[Отрывок]:
▬▬▬▬▬▬▬▬▬▬
Кстати, первыми отвалили примкнувшие было художники. Но тут другое. В полуподвальные полуподпольные мастерские (там и мы некогда стихи читали, и тогда были все вместе – нищие поэты и нищие художники) валом повалили коллекционеры, меценаты, кураторы, галерейщики, они скупали все на корню, мастерские опустели, художники как-то резко разбогатели и одновременно по миру пошли – в смысле, разъехались по столицам мировым. С поэтами такого не случилось – стихи всегда мимо денег.
В. Вот когда я говорю с вашими друзьями и коллегами в том же формате, там ощущение, что сама логика структурирования – что в ней неправильный пафос. Не могу объяснить.
О. Даже не пафос, хотя и это. В самом структурировании пространства поэзии есть отчетливое ощущение потери подлинности. Выстраивание, структурирование, иерархия – что-то в этом заведомо ложное, чего, видимо, инстинктивно сторонились.
Вот смотрите: фактически каждый из тех “опавших листьев” не сгнил, состоялся, был услышан – ну да, плеяда, когорта, поколение, как хотите назовите. Но никак не структура. Нет никаких вторичных признаков. Не было у нас никогда, нет и, наверное, уже не будет ни своих журналов, ни своих издательств. И не только в ту давнюю пору, когда все было закатано в асфальт.
И никто ведь громогласно не декларировал отказ – в этом свой ложный пафос. Напротив, изредка говорилось “а может…”, “хорошо бы…”, “давайте…” – и на этом все заканчивалось.
Единственное наше печатное издание, которое помню – газета “Благонамеренный кентавр”, в начале девяностых вышел один, нет, два номера. Несколько раз возникали идеи издать хотя бы сборники или антологию клуба “Поэзия”, однажды даже собрали, макет был, но как-то все ушло, рассыпалось, растворилось. Я не думаю, что это случайно.
В. А сам клуб?
О. Дружеский круг еще некоторое время удерживал нас при всей центробежности. Ядро клуба сохранялось в основном благодаря Нине Искренко, длившей своей энергией общее существование “в режиме бродячей собаки” (так это тогда именовалось). Каждый год происходили непременные открытия и закрытия сезона, обычно на сцене студенческого театра МГУ. Иногда акции литературные были невесть где – в метро, в палеонтологическом музее среди птеродактилей, в очереди в первый свежеоткрытый “Макдональдс”. В этих акциях главным было уже не качество текста. Нина была мотором, но и она чувствовала исчерпанность, называла наши встречи периодом “коллективных бездействий”. Это было уже не всегда так ярко и празднично, как хотелось. Праздник казался уже не таким праздничным, и веселье не таким веселым. Мы созванивались с Юрой Арабовым, Марком Шатуновским, в очередной раз не знали, идти – не идти.
В. Старше становились.
▬▬▬▬▬▬▬▬▬▬
Благодаря кому, согласно отрывку, сохранялось ядро клуба «Поэзия»?
▬▬▬▬▬▬▬▬▬▬
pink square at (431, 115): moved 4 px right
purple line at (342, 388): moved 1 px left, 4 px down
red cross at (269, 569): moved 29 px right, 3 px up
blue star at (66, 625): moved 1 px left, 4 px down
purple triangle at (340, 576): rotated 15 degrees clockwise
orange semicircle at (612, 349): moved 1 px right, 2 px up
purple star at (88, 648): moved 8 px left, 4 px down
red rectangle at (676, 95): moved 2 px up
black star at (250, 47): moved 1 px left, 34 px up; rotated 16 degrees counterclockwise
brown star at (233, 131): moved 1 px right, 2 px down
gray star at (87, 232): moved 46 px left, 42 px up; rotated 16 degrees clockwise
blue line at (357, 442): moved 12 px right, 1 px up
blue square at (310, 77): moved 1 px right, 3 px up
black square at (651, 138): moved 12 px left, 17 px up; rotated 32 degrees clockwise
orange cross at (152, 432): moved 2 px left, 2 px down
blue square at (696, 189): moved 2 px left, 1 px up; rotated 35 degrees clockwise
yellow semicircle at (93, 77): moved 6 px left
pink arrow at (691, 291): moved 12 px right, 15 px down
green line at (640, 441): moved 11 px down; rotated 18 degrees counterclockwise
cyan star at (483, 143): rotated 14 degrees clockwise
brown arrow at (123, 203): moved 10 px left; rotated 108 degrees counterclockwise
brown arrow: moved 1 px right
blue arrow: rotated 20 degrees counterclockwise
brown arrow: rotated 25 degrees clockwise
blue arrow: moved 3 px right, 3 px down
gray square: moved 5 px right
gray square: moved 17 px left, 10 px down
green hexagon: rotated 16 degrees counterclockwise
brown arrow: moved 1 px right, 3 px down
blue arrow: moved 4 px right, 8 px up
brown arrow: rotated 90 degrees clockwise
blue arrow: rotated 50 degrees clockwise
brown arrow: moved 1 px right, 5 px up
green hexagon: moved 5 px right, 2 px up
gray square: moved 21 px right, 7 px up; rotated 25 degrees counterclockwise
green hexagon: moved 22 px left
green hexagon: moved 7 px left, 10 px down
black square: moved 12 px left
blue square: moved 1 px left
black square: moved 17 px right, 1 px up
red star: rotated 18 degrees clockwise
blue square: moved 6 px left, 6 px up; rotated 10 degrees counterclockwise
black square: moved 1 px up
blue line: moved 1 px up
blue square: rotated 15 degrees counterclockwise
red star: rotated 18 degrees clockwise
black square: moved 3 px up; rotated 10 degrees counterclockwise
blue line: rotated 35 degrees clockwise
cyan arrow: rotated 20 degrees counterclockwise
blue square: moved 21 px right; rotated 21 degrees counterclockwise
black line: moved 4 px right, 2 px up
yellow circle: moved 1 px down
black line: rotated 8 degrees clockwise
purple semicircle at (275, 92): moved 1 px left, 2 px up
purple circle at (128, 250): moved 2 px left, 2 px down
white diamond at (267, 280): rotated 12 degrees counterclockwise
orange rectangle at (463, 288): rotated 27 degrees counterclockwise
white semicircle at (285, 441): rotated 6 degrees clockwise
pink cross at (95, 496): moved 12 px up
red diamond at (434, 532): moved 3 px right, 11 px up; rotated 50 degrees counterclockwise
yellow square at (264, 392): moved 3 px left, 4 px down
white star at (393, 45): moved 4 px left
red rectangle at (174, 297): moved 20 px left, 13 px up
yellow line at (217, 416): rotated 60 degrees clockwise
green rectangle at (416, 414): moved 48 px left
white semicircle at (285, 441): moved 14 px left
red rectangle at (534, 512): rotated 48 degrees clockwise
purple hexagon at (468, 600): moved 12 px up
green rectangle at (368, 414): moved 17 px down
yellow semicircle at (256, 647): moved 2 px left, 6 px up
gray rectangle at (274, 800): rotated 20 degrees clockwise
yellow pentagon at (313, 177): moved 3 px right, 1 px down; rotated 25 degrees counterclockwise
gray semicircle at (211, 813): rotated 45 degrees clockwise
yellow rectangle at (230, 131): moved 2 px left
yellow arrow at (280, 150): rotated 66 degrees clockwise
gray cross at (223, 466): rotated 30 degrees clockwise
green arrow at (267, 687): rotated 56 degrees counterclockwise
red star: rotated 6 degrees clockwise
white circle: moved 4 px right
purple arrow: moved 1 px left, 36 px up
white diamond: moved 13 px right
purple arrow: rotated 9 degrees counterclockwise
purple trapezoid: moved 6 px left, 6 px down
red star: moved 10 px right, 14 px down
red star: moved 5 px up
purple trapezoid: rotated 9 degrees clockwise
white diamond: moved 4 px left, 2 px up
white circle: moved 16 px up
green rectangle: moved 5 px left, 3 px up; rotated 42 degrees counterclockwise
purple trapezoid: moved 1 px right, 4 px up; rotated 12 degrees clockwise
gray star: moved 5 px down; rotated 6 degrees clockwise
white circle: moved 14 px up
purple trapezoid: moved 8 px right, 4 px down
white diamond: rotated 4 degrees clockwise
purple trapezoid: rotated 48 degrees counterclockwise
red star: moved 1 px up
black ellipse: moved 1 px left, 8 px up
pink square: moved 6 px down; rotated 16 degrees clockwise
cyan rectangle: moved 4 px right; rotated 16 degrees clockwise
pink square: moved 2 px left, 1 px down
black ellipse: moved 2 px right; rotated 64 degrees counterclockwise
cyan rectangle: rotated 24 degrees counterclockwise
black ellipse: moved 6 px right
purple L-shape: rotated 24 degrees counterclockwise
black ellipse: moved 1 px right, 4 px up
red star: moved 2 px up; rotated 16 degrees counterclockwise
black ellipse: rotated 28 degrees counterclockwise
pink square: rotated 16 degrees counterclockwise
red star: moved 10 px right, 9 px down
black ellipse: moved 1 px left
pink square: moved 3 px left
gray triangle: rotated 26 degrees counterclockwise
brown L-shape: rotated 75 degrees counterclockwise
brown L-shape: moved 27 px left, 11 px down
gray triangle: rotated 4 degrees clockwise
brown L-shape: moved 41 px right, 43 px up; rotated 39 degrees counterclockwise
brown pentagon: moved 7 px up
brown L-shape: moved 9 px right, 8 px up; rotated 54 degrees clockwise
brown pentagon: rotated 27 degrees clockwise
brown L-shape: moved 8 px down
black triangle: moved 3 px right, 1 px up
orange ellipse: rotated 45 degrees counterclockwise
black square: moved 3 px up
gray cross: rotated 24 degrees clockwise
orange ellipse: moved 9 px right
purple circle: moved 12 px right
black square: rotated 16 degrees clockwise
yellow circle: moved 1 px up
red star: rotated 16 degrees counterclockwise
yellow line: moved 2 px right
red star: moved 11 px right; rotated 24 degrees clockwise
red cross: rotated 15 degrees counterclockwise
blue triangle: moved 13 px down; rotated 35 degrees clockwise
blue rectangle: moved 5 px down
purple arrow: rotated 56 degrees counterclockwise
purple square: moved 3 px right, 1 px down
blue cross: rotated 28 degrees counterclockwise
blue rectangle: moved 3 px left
▬▬▬▬▬▬▬▬▬▬
[Ожидаемый результат]: Благодаря Нине Искренко.